__THE TASK__:
Locate each line of the listing below that contains the word "right", and copy those lines out in full.

__RAW DATA__:
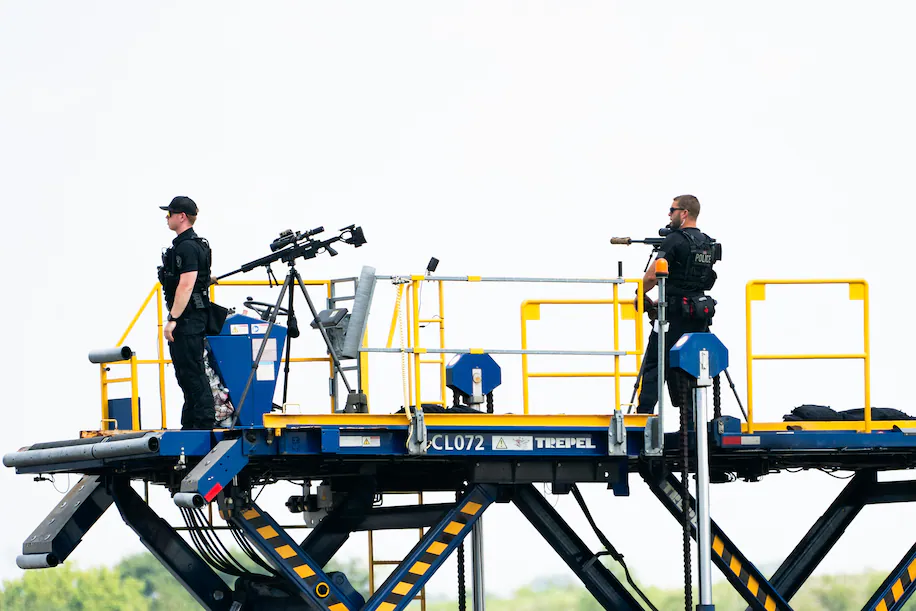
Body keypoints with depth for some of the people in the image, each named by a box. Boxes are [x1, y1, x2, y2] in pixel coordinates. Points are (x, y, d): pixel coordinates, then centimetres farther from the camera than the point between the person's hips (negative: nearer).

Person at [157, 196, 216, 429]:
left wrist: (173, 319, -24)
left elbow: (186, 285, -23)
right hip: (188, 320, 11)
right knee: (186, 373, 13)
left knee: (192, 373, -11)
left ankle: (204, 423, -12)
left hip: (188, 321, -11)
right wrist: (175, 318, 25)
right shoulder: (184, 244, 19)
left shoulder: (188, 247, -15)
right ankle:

__OUTPUT OF THE TASK__:
right hip: (188, 320, 11)
right knee: (186, 373, 13)
right wrist: (175, 318, 25)
right shoulder: (184, 244, 19)
right ankle:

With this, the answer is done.